Events include Morpeth’s food and drink festival, Morpeth Fair, the Morpeth Northumbrian Gathering, music in the Market Place, the switch-on of the Christmas lights and a late night shopping evening.
“We now have three years of data, which we are using to help understand more fully the usage of our town centre, shopping and parking habits, and perhaps predict some trends for the future.”Coun Ken Brown
The core members of the team — Morpeth and District Chamber of Trade, the Greater Morpeth Development Trust, Morpeth Town Council, Sanderson Arcade and Inside Morpeth — also recognise the importance of working behind the scenes to achieve their vision of continuing to develop the town centre as a place to meet, shop and socialise.
They are conscious of the need to build up a solid database of facts, rather than relying on anecdotal evidence to influence decision making. So for the past three years the team has organised benchmarking exercises, which have produced vital information about the town centre and the way it is used.
The most recent exercise has reaffirmed some of the data compiled in the previous two studies, including the fact that shop vacancy rates in Morpeth continue to be well below regional and national averages. The figure a few months ago stood at 6.5 per cent whilst the national figure is close to 12 per cent.
Coun Ken Brown, who takes the lead in benchmarking, said that the impression of vacant properties is skewed because some of the empty premises are in prominent locations, such as the Queen’s Head Hotel in Bridge Street and the former Benfield Motors showroom in Castle Square.
“Generally, if premises become vacant they are usually taken over again pretty quickly in the town centre, but it is something we need to keep a close eye on,” he said.
Footfall counts have remained fairly constant in locations such as Sanderson Arcade, Bridge Street and New Market, although the exercise recorded considerable increases in Newgate Street.
“This suggests that perhaps, contrary to popular local opinion, people are visiting Newgate Street,” said Coun Brown.
“We do feel, however, that we need to undertake further investigation into the shopping habits of visitors to Newgate Street through on-street interviews and discussions with traders.”

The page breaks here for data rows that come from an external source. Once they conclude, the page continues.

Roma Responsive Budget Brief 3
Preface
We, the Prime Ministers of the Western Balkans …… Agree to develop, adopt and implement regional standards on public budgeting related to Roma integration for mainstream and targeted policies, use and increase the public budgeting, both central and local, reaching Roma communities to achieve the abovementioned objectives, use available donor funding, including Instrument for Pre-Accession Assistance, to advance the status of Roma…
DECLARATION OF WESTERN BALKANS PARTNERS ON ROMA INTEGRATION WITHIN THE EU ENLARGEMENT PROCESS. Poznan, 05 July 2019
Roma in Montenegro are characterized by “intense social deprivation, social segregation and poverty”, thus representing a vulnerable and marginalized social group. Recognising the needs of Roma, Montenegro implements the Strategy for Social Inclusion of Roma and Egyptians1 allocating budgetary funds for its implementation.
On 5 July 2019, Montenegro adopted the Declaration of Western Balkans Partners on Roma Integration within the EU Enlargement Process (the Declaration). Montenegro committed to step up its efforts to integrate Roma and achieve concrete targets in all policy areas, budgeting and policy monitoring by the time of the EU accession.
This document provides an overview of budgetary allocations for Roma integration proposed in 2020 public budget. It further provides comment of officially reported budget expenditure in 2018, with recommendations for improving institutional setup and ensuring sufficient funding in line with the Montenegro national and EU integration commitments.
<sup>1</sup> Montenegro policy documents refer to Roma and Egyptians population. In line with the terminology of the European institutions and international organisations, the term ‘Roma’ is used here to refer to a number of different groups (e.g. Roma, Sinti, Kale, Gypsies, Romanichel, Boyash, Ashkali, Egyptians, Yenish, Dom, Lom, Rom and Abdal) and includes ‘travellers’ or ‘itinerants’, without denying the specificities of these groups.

Perhaps the most important issue in Morpeth continues to be car parking. Led by the chamber of trade, the town campaigned to have charges removed across Northumberland to be replaced by a disc control system.

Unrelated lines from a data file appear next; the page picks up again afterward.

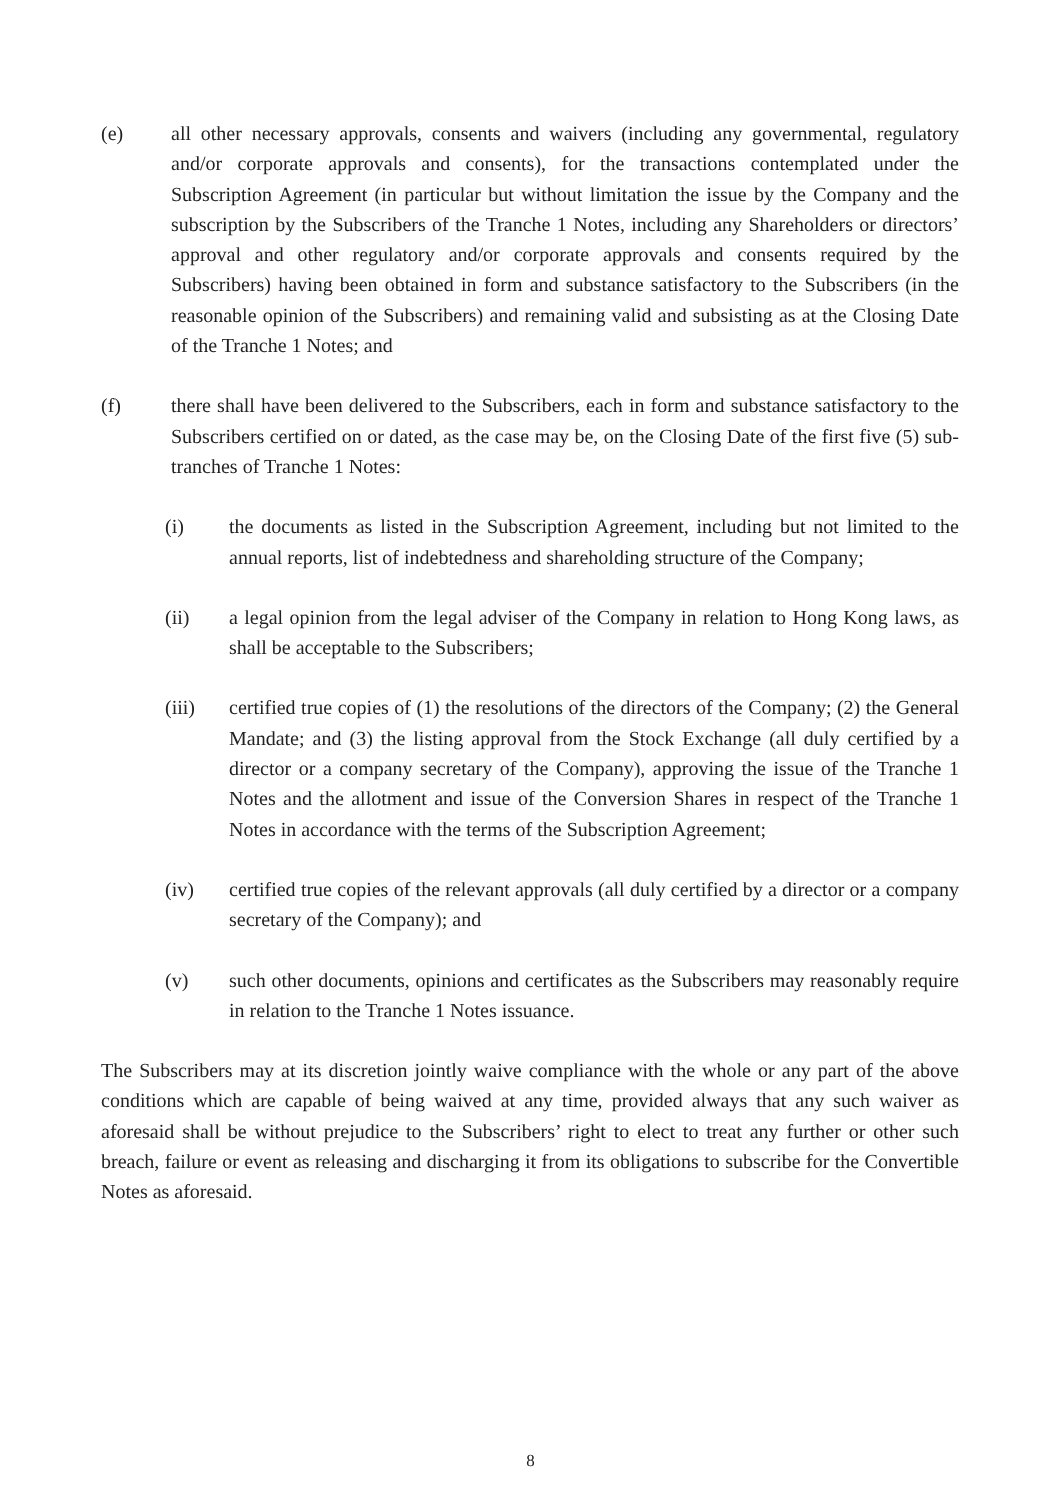(e) all other necessary approvals, consents and waivers (including any governmental, regulatory and/or corporate approvals and consents), for the transactions contemplated under the Subscription Agreement (in particular but without limitation the issue by the Company and the subscription by the Subscribers of the Tranche 1 Notes, including any Shareholders or directors’ approval and other regulatory and/or corporate approvals and consents required by the Subscribers) having been obtained in form and substance satisfactory to the Subscribers (in the reasonable opinion of the Subscribers) and remaining valid and subsisting as at the Closing Date of the Tranche 1 Notes; and
(f) there shall have been delivered to the Subscribers, each in form and substance satisfactory to the Subscribers certified on or dated, as the case may be, on the Closing Date of the first five (5) sub-tranches of Tranche 1 Notes:
(i) the documents as listed in the Subscription Agreement, including but not limited to the annual reports, list of indebtedness and shareholding structure of the Company;
(ii) a legal opinion from the legal adviser of the Company in relation to Hong Kong laws, as shall be acceptable to the Subscribers;
(iii) certified true copies of (1) the resolutions of the directors of the Company; (2) the General Mandate; and (3) the listing approval from the Stock Exchange (all duly certified by a director or a company secretary of the Company), approving the issue of the Tranche 1 Notes and the allotment and issue of the Conversion Shares in respect of the Tranche 1 Notes in accordance with the terms of the Subscription Agreement;
(iv) certified true copies of the relevant approvals (all duly certified by a director or a company secretary of the Company); and
(v) such other documents, opinions and certificates as the Subscribers may reasonably require in relation to the Tranche 1 Notes issuance.
The Subscribers may at its discretion jointly waive compliance with the whole or any part of the above conditions which are capable of being waived at any time, provided always that any such waiver as aforesaid shall be without prejudice to the Subscribers’ right to elect to treat any further or other such breach, failure or event as releasing and discharging it from its obligations to subscribe for the Convertible Notes as aforesaid.
8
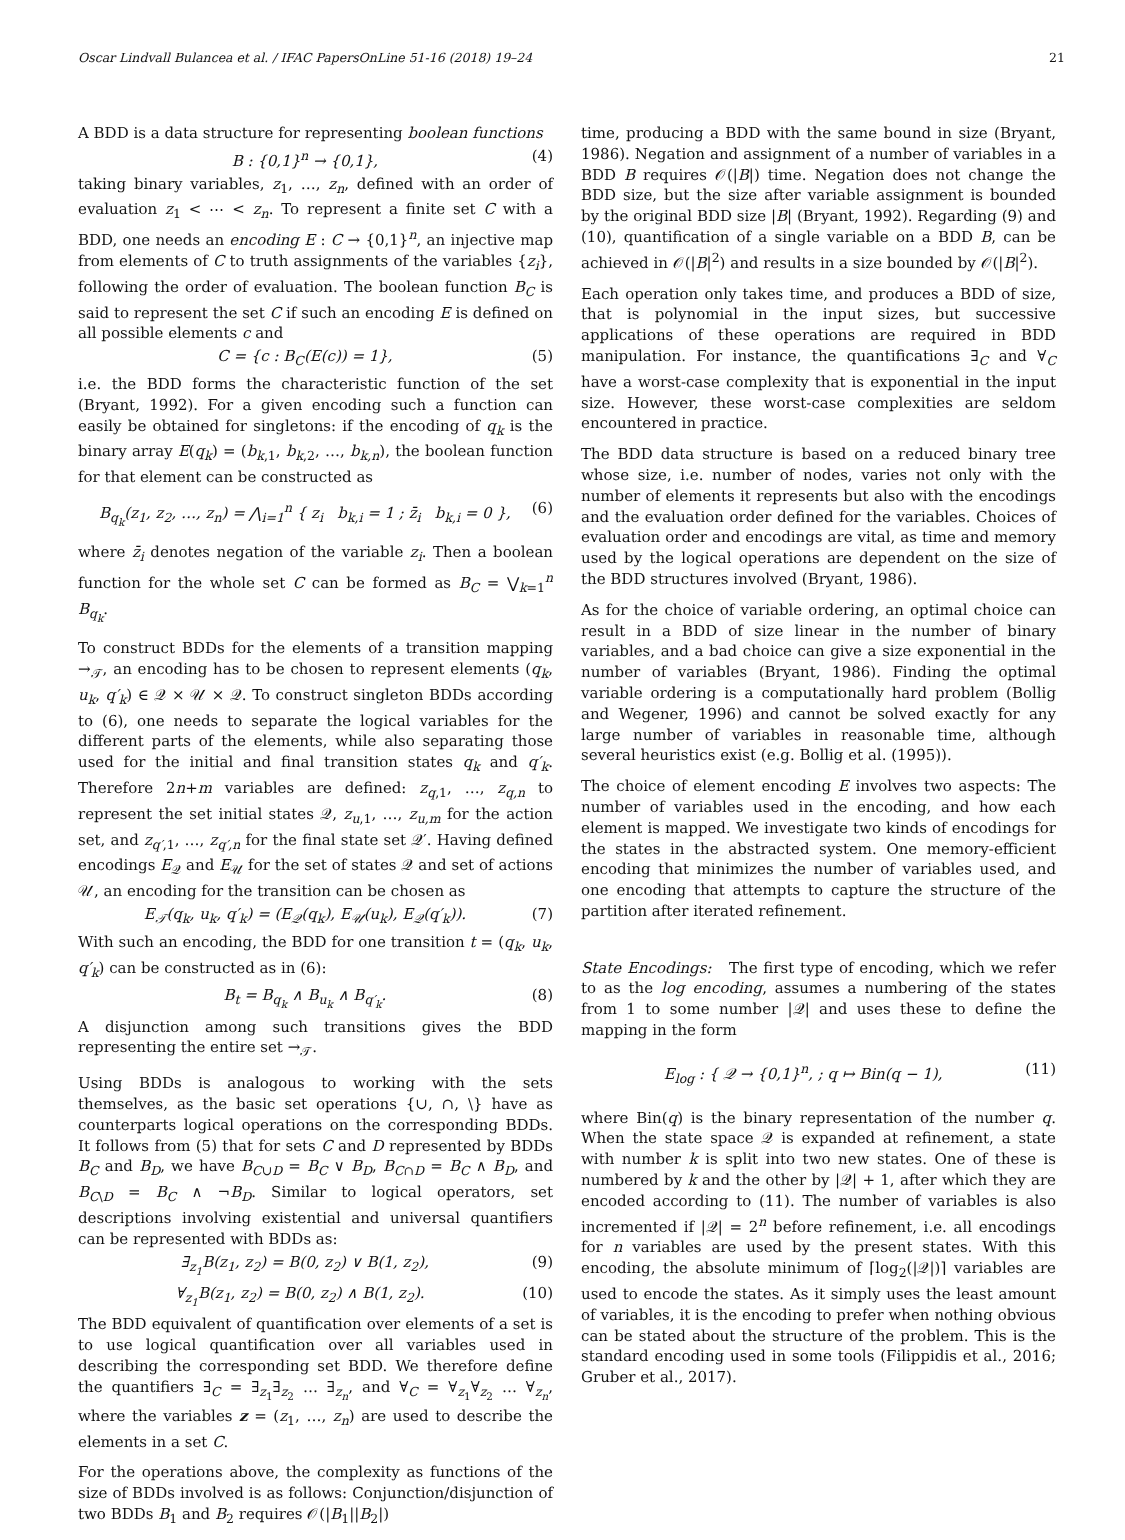Oscar Lindvall Bulancea et al. / IFAC PapersOnLine 51-16 (2018) 19–24 21
A BDD is a data structure for representing boolean functions
B : {0,1}<sup>n</sup> → {0,1}, (4)
taking binary variables, z<sub>1</sub>, …, z<sub>n</sub>, defined with an order of evaluation z<sub>1</sub> < ⋯ < z<sub>n</sub>. To represent a finite set C with a BDD, one needs an encoding E : C → {0,1}<sup>n</sup>, an injective map from elements of C to truth assignments of the variables {z<sub>i</sub>}, following the order of evaluation. The boolean function B<sub>C</sub> is said to represent the set C if such an encoding E is defined on all possible elements c and
C = {c : B<sub>C</sub>(E(c)) = 1}, (5)
i.e. the BDD forms the characteristic function of the set (Bryant, 1992). For a given encoding such a function can easily be obtained for singletons: if the encoding of q<sub>k</sub> is the binary array E(q<sub>k</sub>) = (b<sub>k,1</sub>, b<sub>k,2</sub>, …, b<sub>k,n</sub>), the boolean function for that element can be constructed as
B<sub>q<sub>k</sub></sub>(z<sub>1</sub>, z<sub>2</sub>, …, z<sub>n</sub>) = ⋀<sub>i=1</sub><sup>n</sup> { z<sub>i</sub> b<sub>k,i</sub> = 1 ; z̄<sub>i</sub> b<sub>k,i</sub> = 0 }, (6)
where z̄<sub>i</sub> denotes negation of the variable z<sub>i</sub>. Then a boolean function for the whole set C can be formed as B<sub>C</sub> = ⋁<sub>k=1</sub><sup>n</sup> B<sub>q<sub>k</sub></sub>.
To construct BDDs for the elements of a transition mapping →<sub>𝒯</sub>, an encoding has to be chosen to represent elements (q<sub>k</sub>, u<sub>k</sub>, q′<sub>k</sub>) ∈ 𝒬 × 𝒰 × 𝒬. To construct singleton BDDs according to (6), one needs to separate the logical variables for the different parts of the elements, while also separating those used for the initial and final transition states q<sub>k</sub> and q′<sub>k</sub>. Therefore 2n+m variables are defined: z<sub>q,1</sub>, …, z<sub>q,n</sub> to represent the set initial states 𝒬, z<sub>u,1</sub>, …, z<sub>u,m</sub> for the action set, and z<sub>q′,1</sub>, …, z<sub>q′,n</sub> for the final state set 𝒬′. Having defined encodings E<sub>𝒬</sub> and E<sub>𝒰</sub> for the set of states 𝒬 and set of actions 𝒰, an encoding for the transition can be chosen as
E<sub>𝒯</sub>(q<sub>k</sub>, u<sub>k</sub>, q′<sub>k</sub>) = (E<sub>𝒬</sub>(q<sub>k</sub>), E<sub>𝒰</sub>(u<sub>k</sub>), E<sub>𝒬</sub>(q′<sub>k</sub>)). (7)
With such an encoding, the BDD for one transition t = (q<sub>k</sub>, u<sub>k</sub>, q′<sub>k</sub>) can be constructed as in (6):
B<sub>t</sub> = B<sub>q<sub>k</sub></sub> ∧ B<sub>u<sub>k</sub></sub> ∧ B<sub>q′<sub>k</sub></sub>. (8)
A disjunction among such transitions gives the BDD representing the entire set →<sub>𝒯</sub>.
Using BDDs is analogous to working with the sets themselves, as the basic set operations {∪, ∩, \} have as counterparts logical operations on the corresponding BDDs. It follows from (5) that for sets C and D represented by BDDs B<sub>C</sub> and B<sub>D</sub>, we have B<sub>C∪D</sub> = B<sub>C</sub> ∨ B<sub>D</sub>, B<sub>C∩D</sub> = B<sub>C</sub> ∧ B<sub>D</sub>, and B<sub>C\D</sub> = B<sub>C</sub> ∧ ¬B<sub>D</sub>. Similar to logical operators, set descriptions involving existential and universal quantifiers can be represented with BDDs as:
∃<sub>z<sub>1</sub></sub>B(z<sub>1</sub>, z<sub>2</sub>) = B(0, z<sub>2</sub>) ∨ B(1, z<sub>2</sub>), (9)
∀<sub>z<sub>1</sub></sub>B(z<sub>1</sub>, z<sub>2</sub>) = B(0, z<sub>2</sub>) ∧ B(1, z<sub>2</sub>). (10)
The BDD equivalent of quantification over elements of a set is to use logical quantification over all variables used in describing the corresponding set BDD. We therefore define the quantifiers ∃<sub>C</sub> = ∃<sub>z<sub>1</sub></sub>∃<sub>z<sub>2</sub></sub> … ∃<sub>z<sub>n</sub></sub>, and ∀<sub>C</sub> = ∀<sub>z<sub>1</sub></sub>∀<sub>z<sub>2</sub></sub> … ∀<sub>z<sub>n</sub></sub>, where the variables z = (z<sub>1</sub>, …, z<sub>n</sub>) are used to describe the elements in a set C.
For the operations above, the complexity as functions of the size of BDDs involved is as follows: Conjunction/disjunction of two BDDs B<sub>1</sub> and B<sub>2</sub> requires 𝒪(|B<sub>1</sub>||B<sub>2</sub>|)
time, producing a BDD with the same bound in size (Bryant, 1986). Negation and assignment of a number of variables in a BDD B requires 𝒪(|B|) time. Negation does not change the BDD size, but the size after variable assignment is bounded by the original BDD size |B| (Bryant, 1992). Regarding (9) and (10), quantification of a single variable on a BDD B, can be achieved in 𝒪(|B|<sup>2</sup>) and results in a size bounded by 𝒪(|B|<sup>2</sup>).
Each operation only takes time, and produces a BDD of size, that is polynomial in the input sizes, but successive applications of these operations are required in BDD manipulation. For instance, the quantifications ∃<sub>C</sub> and ∀<sub>C</sub> have a worst-case complexity that is exponential in the input size. However, these worst-case complexities are seldom encountered in practice.
The BDD data structure is based on a reduced binary tree whose size, i.e. number of nodes, varies not only with the number of elements it represents but also with the encodings and the evaluation order defined for the variables. Choices of evaluation order and encodings are vital, as time and memory used by the logical operations are dependent on the size of the BDD structures involved (Bryant, 1986).
As for the choice of variable ordering, an optimal choice can result in a BDD of size linear in the number of binary variables, and a bad choice can give a size exponential in the number of variables (Bryant, 1986). Finding the optimal variable ordering is a computationally hard problem (Bollig and Wegener, 1996) and cannot be solved exactly for any large number of variables in reasonable time, although several heuristics exist (e.g. Bollig et al. (1995)).
The choice of element encoding E involves two aspects: The number of variables used in the encoding, and how each element is mapped. We investigate two kinds of encodings for the states in the abstracted system. One memory-efficient encoding that minimizes the number of variables used, and one encoding that attempts to capture the structure of the partition after iterated refinement.
State Encodings: The first type of encoding, which we refer to as the log encoding, assumes a numbering of the states from 1 to some number |𝒬| and uses these to define the mapping in the form
E<sub>log</sub> : { 𝒬 → {0,1}<sup>n</sup>, ; q ↦ Bin(q − 1), (11)
where Bin(q) is the binary representation of the number q. When the state space 𝒬 is expanded at refinement, a state with number k is split into two new states. One of these is numbered by k and the other by |𝒬| + 1, after which they are encoded according to (11). The number of variables is also incremented if |𝒬| = 2<sup>n</sup> before refinement, i.e. all encodings for n variables are used by the present states. With this encoding, the absolute minimum of ⌈log<sub>2</sub>(|𝒬|)⌉ variables are used to encode the states. As it simply uses the least amount of variables, it is the encoding to prefer when nothing obvious can be stated about the structure of the problem. This is the standard encoding used in some tools (Filippidis et al., 2016; Gruber et al., 2017).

Before car parking charges were removed two years ago around a third of the spaces in Morpeth town centre were empty. Last year when the benchmark exercise was carried out only 12 per cent of spaces were vacant on a market day, while on busy days, such as Saturdays, as many as 92 per cent of spaces were occupied.

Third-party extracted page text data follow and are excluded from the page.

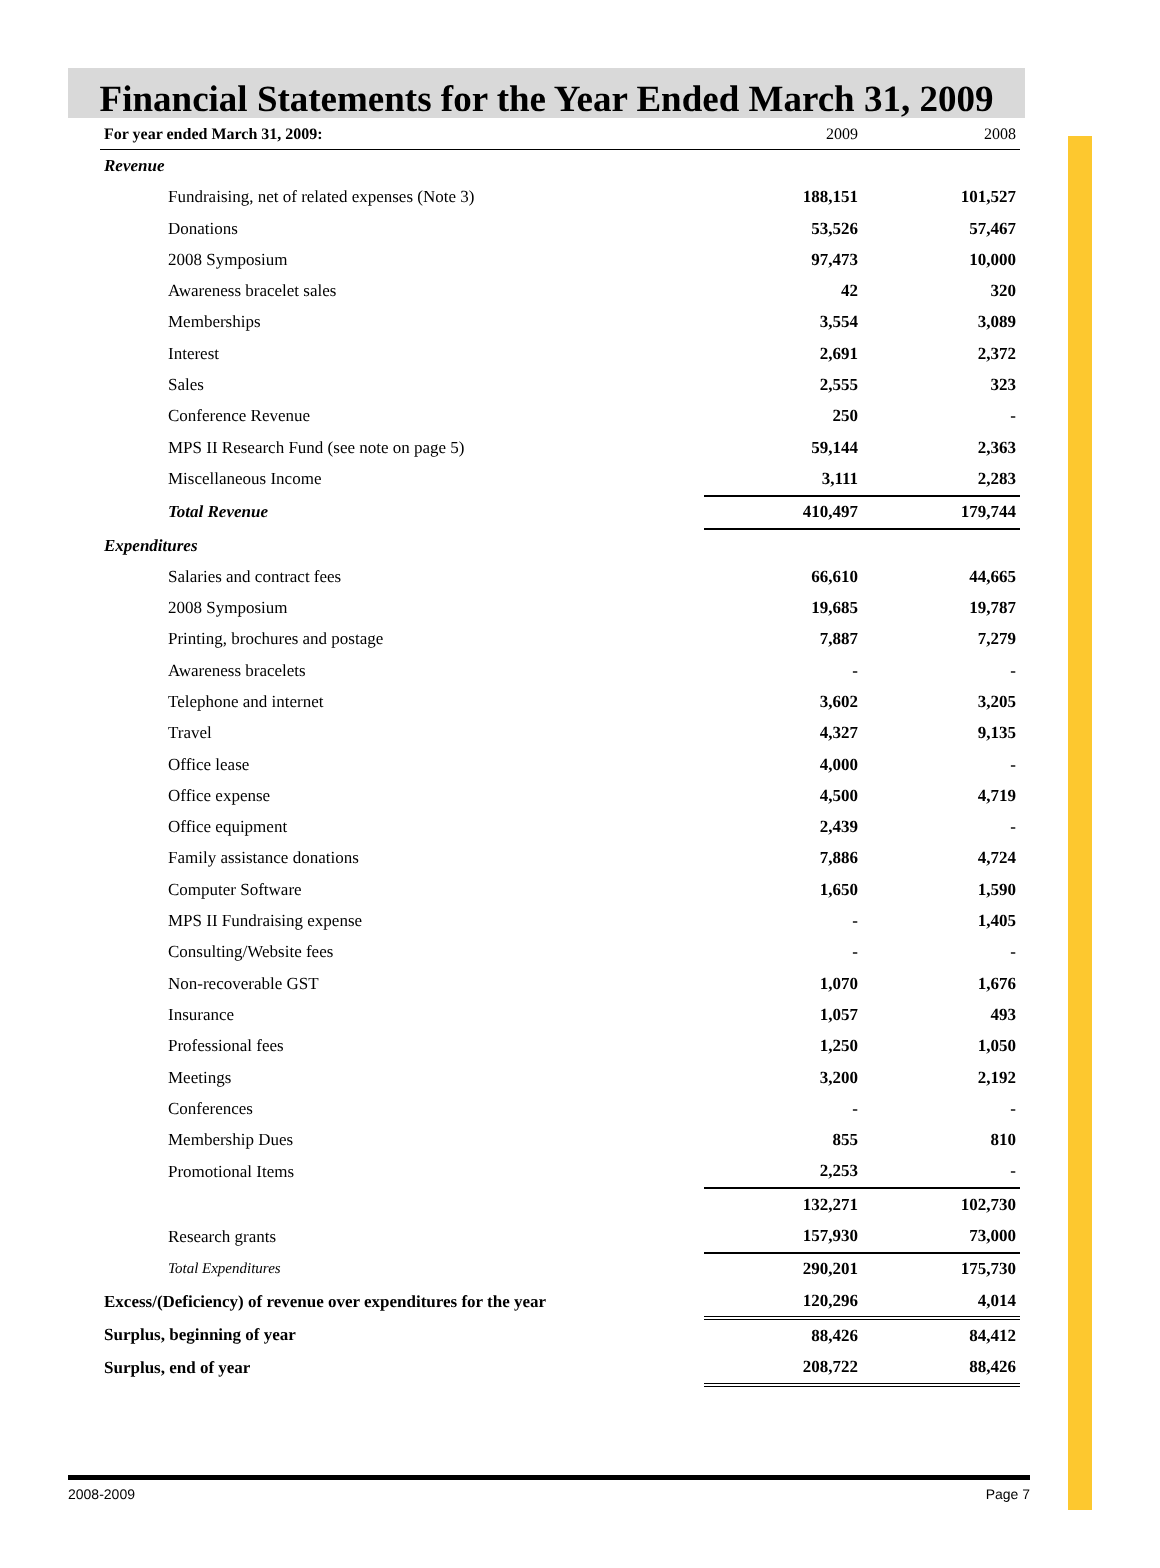Financial Statements for the Year Ended March 31, 2009
| For year ended March 31, 2009: | 2009 | 2008 |
| --- | --- | --- |
| Revenue | | |
| Fundraising, net of related expenses (Note 3) | 188,151 | 101,527 |
| Donations | 53,526 | 57,467 |
| 2008 Symposium | 97,473 | 10,000 |
| Awareness bracelet sales | 42 | 320 |
| Memberships | 3,554 | 3,089 |
| Interest | 2,691 | 2,372 |
| Sales | 2,555 | 323 |
| Conference Revenue | 250 | - |
| MPS II Research Fund (see note on page 5) | 59,144 | 2,363 |
| Miscellaneous Income | 3,111 | 2,283 |
| Total Revenue | 410,497 | 179,744 |
| Expenditures | | |
| Salaries and contract fees | 66,610 | 44,665 |
| 2008 Symposium | 19,685 | 19,787 |
| Printing, brochures and postage | 7,887 | 7,279 |
| Awareness bracelets | - | - |
| Telephone and internet | 3,602 | 3,205 |
| Travel | 4,327 | 9,135 |
| Office lease | 4,000 | - |
| Office expense | 4,500 | 4,719 |
| Office equipment | 2,439 | - |
| Family assistance donations | 7,886 | 4,724 |
| Computer Software | 1,650 | 1,590 |
| MPS II Fundraising expense | - | 1,405 |
| Consulting/Website fees | - | - |
| Non-recoverable GST | 1,070 | 1,676 |
| Insurance | 1,057 | 493 |
| Professional fees | 1,250 | 1,050 |
| Meetings | 3,200 | 2,192 |
| Conferences | - | - |
| Membership Dues | 855 | 810 |
| Promotional Items | 2,253 | - |
| | 132,271 | 102,730 |
| Research grants | 157,930 | 73,000 |
| Total Expenditures | 290,201 | 175,730 |
| Excess/(Deficiency) of revenue over expenditures for the year | 120,296 | 4,014 |
| Surplus, beginning of year | 88,426 | 84,412 |
| Surplus, end of year | 208,722 | 88,426 |
2008-2009 Page 7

Coun Brown says this gives cause for concern because the replacement of the old Morrison’s store with three retail units, significant housing developments, the fall in fuel prices and cut-backs in public transport is adding to the demand for spaces.
There are more than 1,500 parking spaces across 23 on and off-street car parks in Morpeth town centre, but the Town Team shares concerns that the balance between long and short-stay spaces needs adjustment.
Many traders are reporting problems among staff in finding long-stay spaces, and there are concerns that the situation could become more difficult with a hundred more jobs being created as a result of the redevelopment of the former Morrisons.
Coun Brown said: “Long-stay parking in St James’s’ car park is usually always fully occupied, with some observations indicating that spaces are being used by residents from nearby streets, while Dacre Street has a three-hour limit and the planned re-location of the library to Manchester Street could well increase demand for spaces in that area.
“One solution could be to swap the time limit designations between St James’s and Dacre Street car parks. The Morrisons’ staff allocation in Staithes Lane also appears to be disproportionate to actual use, with 60 vacant spaces frequently recorded, while the reservations for market traders at Matheson’s Gardens are under-used.
“The next most under-used car park appears to be the Terrace, but little has been done to promote it for short-stay, and we also feel improvements are needed in signs directing motorists to appropriate car parks.”
The Town Team is engaging with Northumberland County Council to identify solutions. A town centre workers’ car parking survey is available on the moreinmorpeth.co.uk website.
Coun Brown said: “We are immensely grateful to more than a dozen volunteers who gave up their time to help us with the exercise. They stood on the street assessing shoppers’ footfall, visited car parks to record usage, and delivered questionnaires to every shop and business.
“As a result of their support we now have three years of data, which we are using to help understand more fully the usage of our town centre, shopping and parking habits, and perhaps predict some trends for the future.
“As a team we see the town centre continuing to be the hub of Morpeth as we further develop its unique blend of national and niche local businesses whilst retaining the character and charm of our wonderful historic town within a modern setting.”